* _Sobre este exercício_
Transcreva, por favor, tudo o que vai de "A fadista celebra" até "Eléctrico, no Porto." no texto abaixo sobre Gisela João, sem alterar nada.

* _Texto fornecido_
========
Gisela João: «Pensei que podia morrer. O que é que deixava, se isso acontecesse?»

A fadista celebra dez anos de carreira com duas festas muito especiais. A primeira é já amanhã, sábado, no recém-inaugurado 8Marvila, em Lisboa, e dia 27 no Museu do Carro Eléctrico, no Porto.

• Foto: Estelle Valente

Já cantava Paulo de Carvalho que "dez anos é muito tempo, muitos dias, muitos a cantar" e no caso de Gisela João parece não uma, mas muitas vidas. Desde que chegou a Lisboa, para cantar "por uns tempos" na casa de Fados Senhor Vinho, a convite de Maria da Fé, até hoje, "a miúda que apareceu a cantar fado de sapatilhas", como a própria se apresenta, fez-se mulher e tornou-se numa das grandes damas da música portuguesa. E se o seu disco de estreia homónimo trouxe, há dez anos, novos públicos para o fado, agora é Gisela João que através dele do fado descobre novos caminhos para este género, como se provou no tema Canção do Coração, incluído no último álbum Aurora, que marca a estreia da fadista também como compositora. Um trajeto agora celebrado em duas festas muito especiais, em Lisboa e no Porto, que Gisela João quer encher com as pessoas que a acompanharam neste percurso, dos artistas que com ela tocaram, a quem a vestiu ou fotografou, até, claro, aos fãs que sempre lhe encheram os espetáculos. E no final do concerto, promete, vai dançar com todos ao som de Xinobi, o dj convidado para prolongar a celebração noite dentro.
========
* _Dados fornecidos_

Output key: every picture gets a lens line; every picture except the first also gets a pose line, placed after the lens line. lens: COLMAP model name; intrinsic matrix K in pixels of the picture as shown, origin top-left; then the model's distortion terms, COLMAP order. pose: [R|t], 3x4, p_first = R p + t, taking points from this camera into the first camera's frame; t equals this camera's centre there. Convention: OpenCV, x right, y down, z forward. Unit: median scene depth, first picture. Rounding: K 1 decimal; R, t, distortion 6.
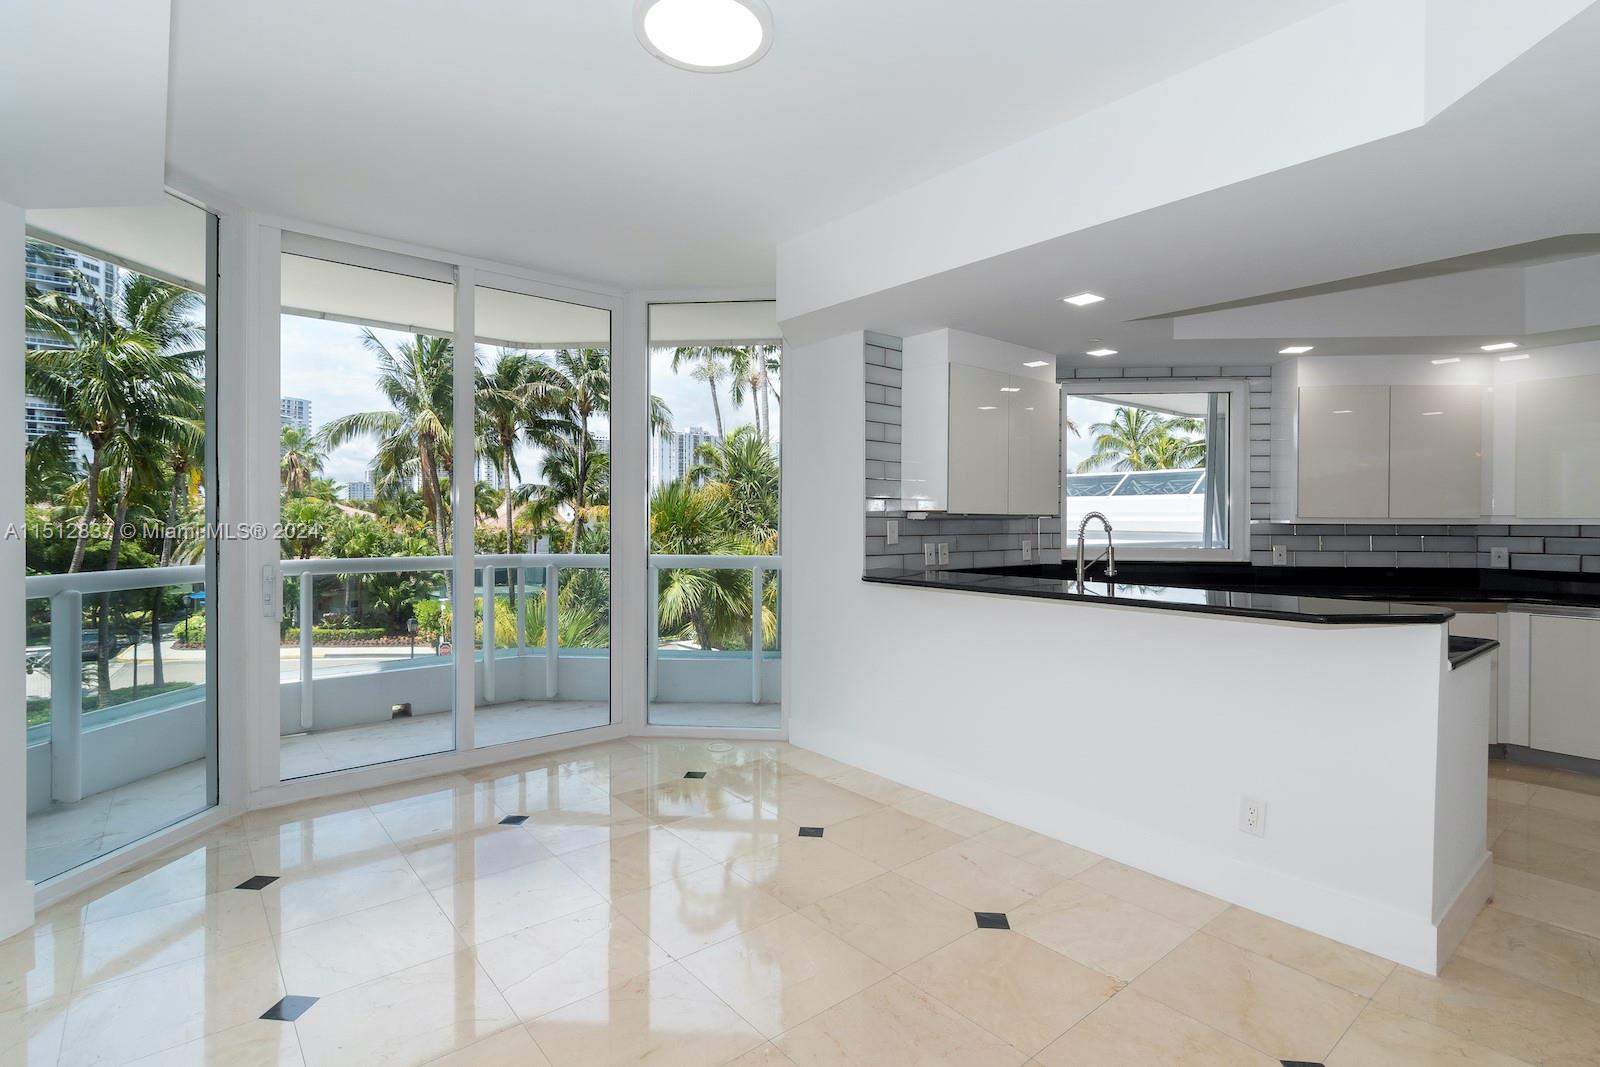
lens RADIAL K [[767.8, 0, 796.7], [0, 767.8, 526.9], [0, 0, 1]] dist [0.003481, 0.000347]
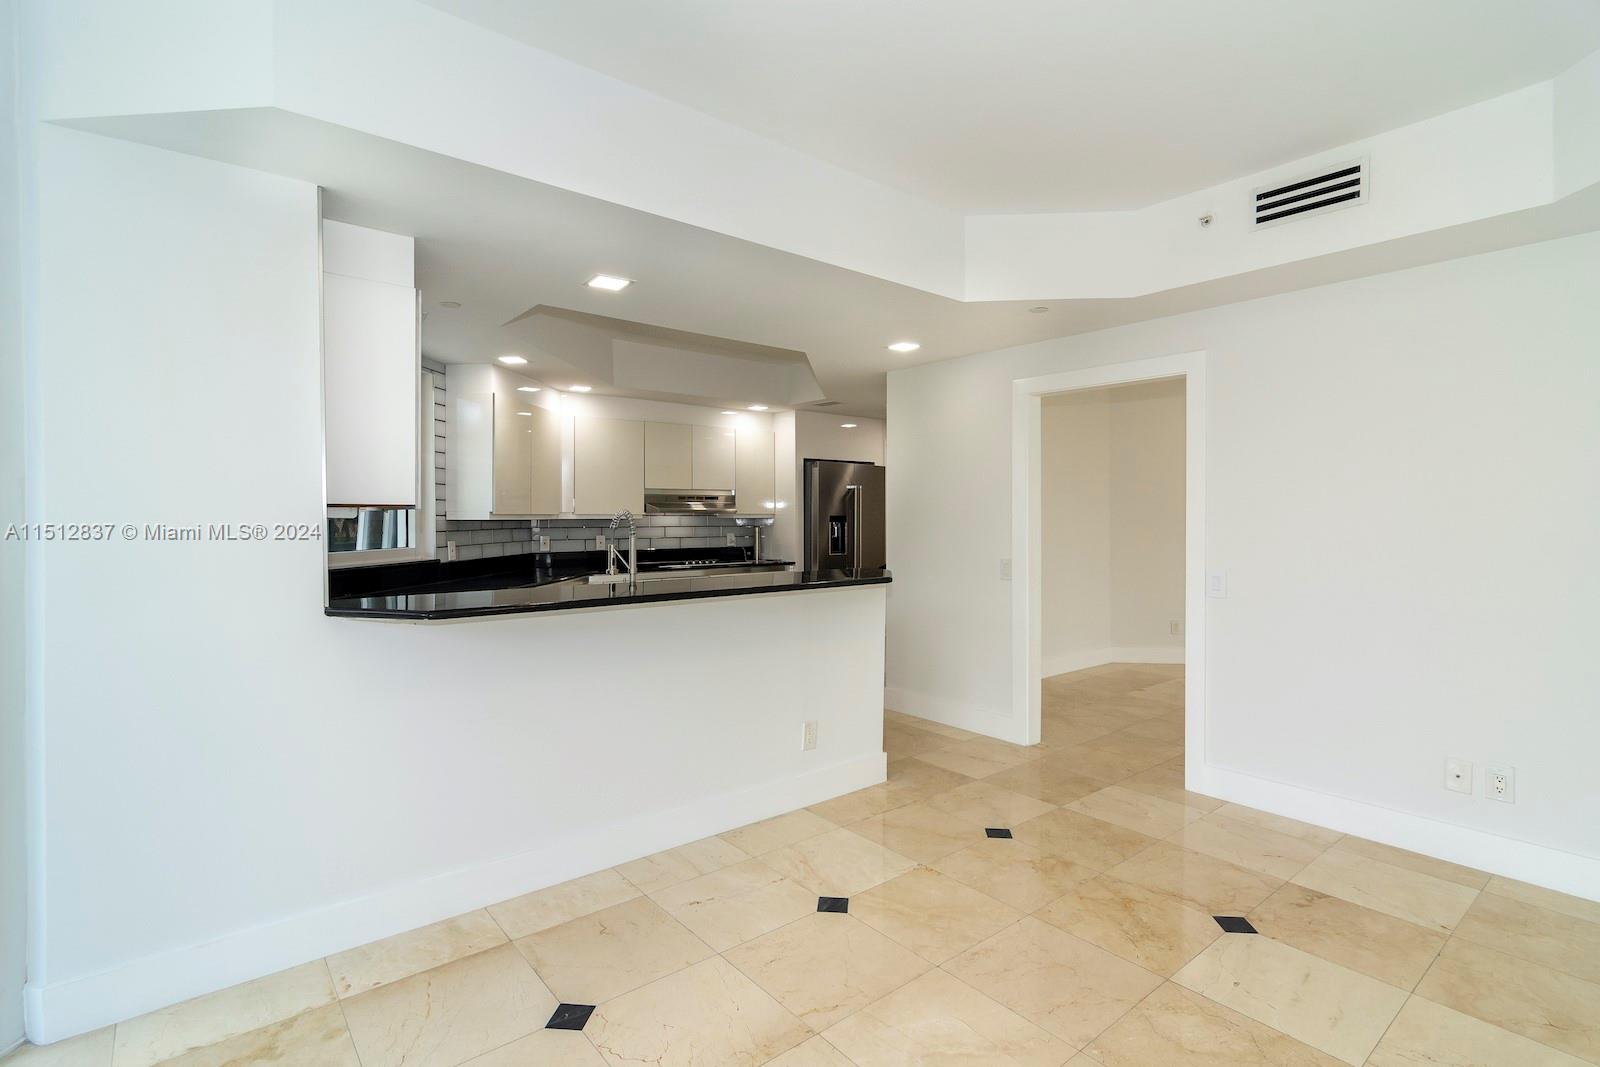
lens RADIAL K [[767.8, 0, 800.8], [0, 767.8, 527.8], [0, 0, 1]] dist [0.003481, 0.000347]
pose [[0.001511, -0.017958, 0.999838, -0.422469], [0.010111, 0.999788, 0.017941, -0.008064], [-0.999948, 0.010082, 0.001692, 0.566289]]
========
* _Resposta à tarefa_
A fadista celebra dez anos de carreira com duas festas muito especiais. A primeira é já amanhã, sábado, no recém-inaugurado 8Marvila, em Lisboa, e dia 27 no Museu do Carro Eléctrico, no Porto.